Many words found on a web page are much easier to understand given the context of the page itself, as described in a Google patent granted last week. For example, take the word “bank,” which can mean a financial institution, one side of a river, or the turning of an airplane. Without the context of the word itself within the setting of a page, it’s fairly impossible to determine what the meaning of the word might be with any certainty.
I usually include a section within site audits that dealt with the structure and organization of a site. This looks at how things are connected together by virtue of links from one page to another, and the use of anchor text to describe those sections and sub-sections within the sections.
It explores the use of a hierarchy of categories nested into subcategories, and sometimes into even smaller groupings of categories, and how those might be linked together.
This can mean that bigger (and more general) categories get the benefit of more links to them, and yet smaller categories also have some interlinking between them. This has always been an essential part of building a site to me, and in helping content to be found and understood.
The patent provides examples of sites that are organized into hierarchical structures, and how those can help give a search engines clues about the taxonomies that make up the structure of a site.
One set of sites described in the patent are manufacturers’ sites, such as the Apple site, and how it’s structured to show off the different products that Apple makes. Another site explored in the patent is an electronics products review site, organized by product type and then by specific products. Another is a car site, where Cars are broken down into specific makes and then into models.

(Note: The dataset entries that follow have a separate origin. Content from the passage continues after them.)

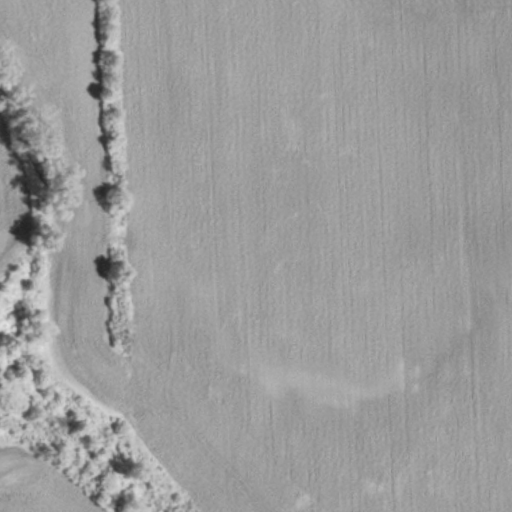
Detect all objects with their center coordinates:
railway: (73, 446)
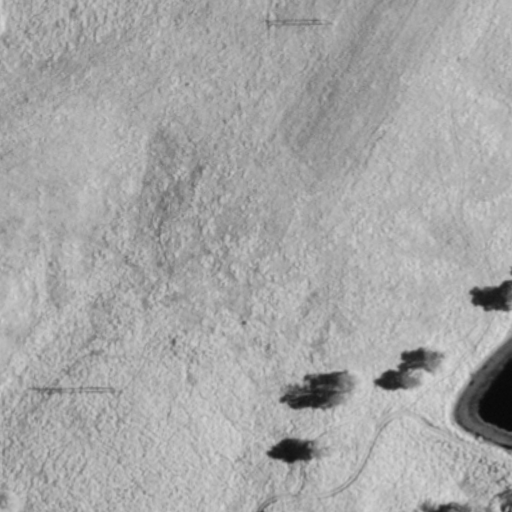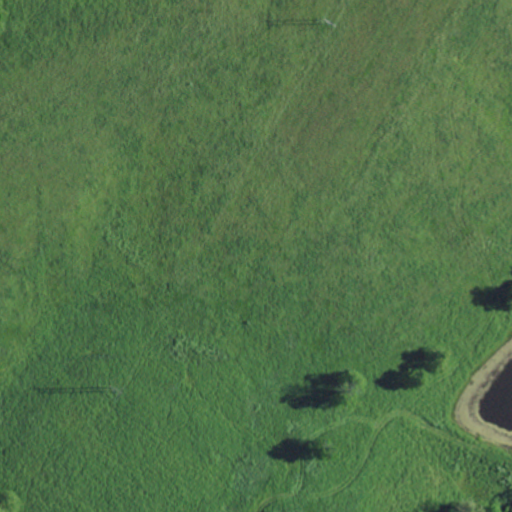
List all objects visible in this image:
crop: (256, 256)
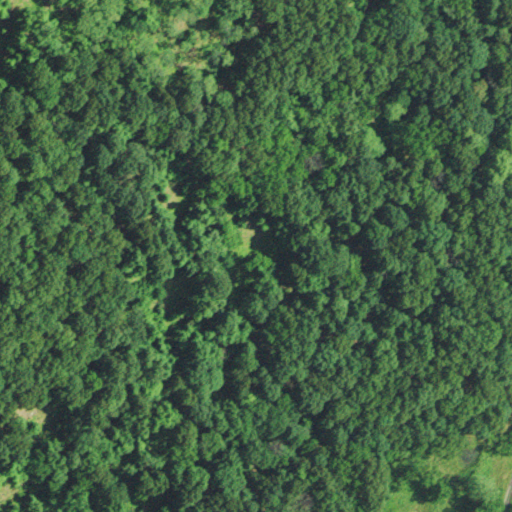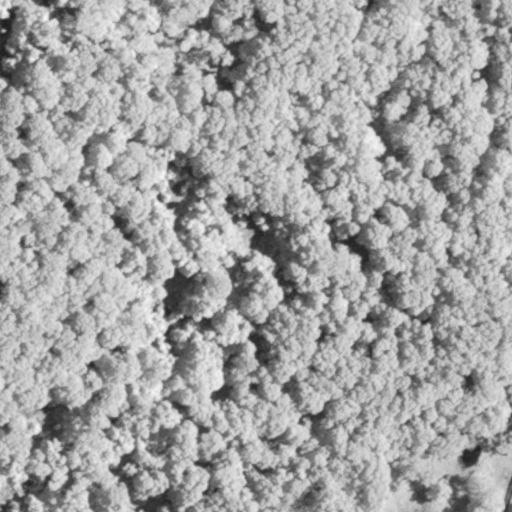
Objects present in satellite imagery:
road: (508, 506)
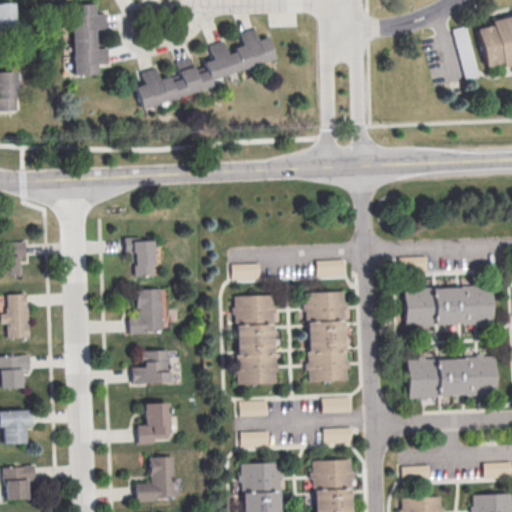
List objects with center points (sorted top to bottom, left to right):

These examples are used to show how a site might be used to update a taxonomy model when a new site contains information than previously visited sites, or when new information is added to a taxonomy, like when a new smartphone model might be released.
So why look at the structure of a site to come up with a model taxonomy that it might fit into?
The patent tells us that doing this makes it more likely that the search engine will pick relevant advertisements for pages of the site if the site shows advertisements. Advertisers can have their ads shown upon more meaningful pages in this manner. Like a financial institution wishing to place an ad on a document, using the word “bank” within the context of finance, but not river banks or banking planes.
In addition to advertisements, this kind of taxonomic classification of pages enables Google to label words and/or pages with meaning based upon hierarchical categories and/or other features of a taxonomy.
Labeling Taxonomies in an Automated Manner
It’s impossible to say how long Google has been assigning taxonomies to pages, but it makes sense for them to better understand words on a page by getting a sense of how those words are used on pages of a site, and their context within a site itself.
While some of this labeling might be done through the crawling of pages, some may also be done with the use of human readers who may also apply labels to pages. The use of human classifiers in a manner like this is a bottleneck that could significantly slow down or delay the process, so the aim of this patent is to automate this process as much as possible.
Once a large enough set of documents have been appropriately labeled, the resulting set might be referred to as a “golden set,” or a “training set.” This type of training site enables Google to create a classifier model, representing rules or criteria that can be used to label other words, including looking at the proximity of a labeled word to other words within a document to assign a probability that the word within a specific context might have a probability of having a certain meaning in that context.
So the focus of this patent is a way for a search engine to automate this process, so that it doesn’t have to rely upon human readers and classifiers. The patent is:
Updating taxonomy based on webpage
Invented by Philo Juang, Christopher Testa, and Nicolaus Mote
Assigned to Google
US Patent 8,645,384
Granted February 4, 2014
Filed: May 5, 2010
According to an example implementation, a computer-implemented method may include extracting, by a computing device, structured content from a website, determining a recent taxonomy by applying category rules to the structured content, the recent taxonomy including multiple categories and a new category, and updating a stored taxonomy based on the determined recent taxonomy by adding the new category to the stored taxonomy.
The updating of taxonomies may be done in part by looking for structured content on websites or webpages, such as HTML within structured formats (like tables) or in other formats. Categorical rules might be applied to that structured content to determine a recent taxonomy, including multiple categories.
Crawling might be done in a focused manner that periodically crawls and revisits specific pages to update taxonomies.
There’s some discussion of an “Administrator” directing crawling actions to update a taxonomy, and that this approach could be used on the public internet and on private and/or corporate networks as well.
A taxonomy extractor might create category rules based upon visiting pages and looking for content from sources such as:
- Items associated with hyperlinks within an area of a webpage
- Objects within a div
- Items within a menu or drop-down menu
- Items within a same row or column of a table
- Items included in a section of a list or outline
- Options within a webpage may be categories within a same supercategory
The patent also tells us that “options or categories which become available after a selection has been made, such as after an item has been selected from a menu or drop-down menu, or after a hyperlink has been clicked, are subcategories of the selected option.”
The patent also describes options that a programmer or administrator might have to develop or choose classification rules for pages on a private or corporate network as well.
I recently wrote a post titled, Will Keywords be Replaced by Topics for Some Searches?, and the ability for Google to do something like that requires that the search engine be better able to understand the concepts and topics covered by a page and found within a query. This patent provides a hint at one way that Google can get an idea of what a page is about, and I’ll have some posts coming up soon that explore that in more depth.